Рууди появляется с двумя бокалами шампанского. Закрыв за собой пяткой дверь, подает один бокал мне.
— «Пайтем куляйт на переест» — все, что мог ей сказать по-русски. Как же ее звали? Настя, кажется?
— Настя, — подтверждаю я.
— Мы ходили с ней по Ленинграду, будто немые, я держал ее за руку и, подобно маяку на море, все моргал ей — то правым, то левым глазом. Было как-то неловко, даже не смел засмеяться, она удивленно смотрела на меня и без конца перекидывала за спину свои косы. Бедняжка, у нее было всего одно-единственное —
— Но осложнение-то все-таки случилось, — смеюсь я и отпиваю из бокала — шампанское так и норовит переплеснуться через край.

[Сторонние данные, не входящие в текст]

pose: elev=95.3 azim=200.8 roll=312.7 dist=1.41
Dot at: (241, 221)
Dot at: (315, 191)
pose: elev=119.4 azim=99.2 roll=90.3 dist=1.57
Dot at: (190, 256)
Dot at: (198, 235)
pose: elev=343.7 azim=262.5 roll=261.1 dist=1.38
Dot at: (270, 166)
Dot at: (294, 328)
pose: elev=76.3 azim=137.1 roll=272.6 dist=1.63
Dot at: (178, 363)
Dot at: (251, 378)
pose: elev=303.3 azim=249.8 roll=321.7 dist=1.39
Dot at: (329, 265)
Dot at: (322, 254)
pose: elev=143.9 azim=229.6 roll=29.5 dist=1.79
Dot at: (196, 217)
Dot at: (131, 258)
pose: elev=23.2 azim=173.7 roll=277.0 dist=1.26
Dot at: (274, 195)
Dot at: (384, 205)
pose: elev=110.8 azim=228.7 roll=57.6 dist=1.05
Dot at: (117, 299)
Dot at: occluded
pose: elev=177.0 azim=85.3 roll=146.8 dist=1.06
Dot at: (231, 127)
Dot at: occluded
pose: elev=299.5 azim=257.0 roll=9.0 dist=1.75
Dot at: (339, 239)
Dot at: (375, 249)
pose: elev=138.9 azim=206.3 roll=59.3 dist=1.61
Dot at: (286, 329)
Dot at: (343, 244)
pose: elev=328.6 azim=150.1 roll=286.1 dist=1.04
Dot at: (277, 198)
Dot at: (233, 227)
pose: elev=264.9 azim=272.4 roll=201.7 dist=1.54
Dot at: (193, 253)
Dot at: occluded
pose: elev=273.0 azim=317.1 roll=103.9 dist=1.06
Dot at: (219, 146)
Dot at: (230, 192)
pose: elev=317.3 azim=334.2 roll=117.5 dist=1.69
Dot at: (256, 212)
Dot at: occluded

— Еще какое! Мамаша моя, говорят, и вовсе распоясавшись, ворвалась в советское посольство, грозила кулаками и требовала, чтобы ей вернули сына, упрятанного в дебрях России.
— Да, пришлось ей поволноваться, ей же невдомек было, что мы без ее ведома продлили твою визу.
— Мамаша чуть не задушила меня в своих объятиях, когда я сошел на Балтийском вокзале с поезда. Ни раньше, ни позже — никогда я не был ей так люб.
— Откуда детям знать, насколько они дороги своим родителям? Это не всегда можно определить.
— А все же я понравился Насте. С чего бы ей иначе было тратить столько времени на подобное бессловесное существо? Рослый парень, в хорошем костюме, и душок при нем опять же какой-то экзотический, почти что пришелец из другого мира.
— О, да ты, оказывается, любишь и покрасоваться.
— Приятно вспомнить, что ты когда-то кому-то все же нравился, — говорит он нарочито старческим дребезжащим голосом.
— Так что эта давняя поездка в Ленинград оказалась самым дальним путешествием в твоей жизни?
— Раньше и после того удавалось бывать только в Кяру или как его там… Ты же знаешь это место, не чужое, поди, как-то однажды там в благодатном батрацком доме, под боком у стекольной фабричонки, появились на свет две сестры — сперва моя мамаша и потом ты.
— Да-да, — отвечаю я рассеянно. Неужели Ватикер и в самом деле обитает сейчас в тех краях? С трудом припоминаю перелески, окружавшие в детстве наш дом. Воспоминания тех лет — все равно что круги, разошедшиеся по воде от бухнувшегося камня. Ближние круги — мосток через речку, катание на лодке, печь, где обжигали известь, и, конечно, господские хоромы — все это выступает рельефно, остальное — дальние круги — незаметно сливается, исчезает.
— Правда, одно время — несколько лет тому назад — мамаша задумала было отправить меня в санаторий в Швейцарию, — продолжал Рууди, не подозревая, что меня уже охватило желание встретиться с Ватикером. — Прикидывали долго и основательно, сомневались, будет ли от этого польза, что и ехать далеко, и место чужое. Мамашу, конечно, прежде всего пугало, что придется выкинуть огромную кучу денег, — лечиться-то пару лет. Потом пришли к мысли, что разумнее будет по-другому обеспечить мое будущее, — пусть меня содержит, когда я буду совсем плох, квартирная плата. Так вот и выстроили дом во дворе. Дескать, чахотку все равно не излечишь, кто знает, вернется ли здоровым, а что голым останется — это яснее ясного.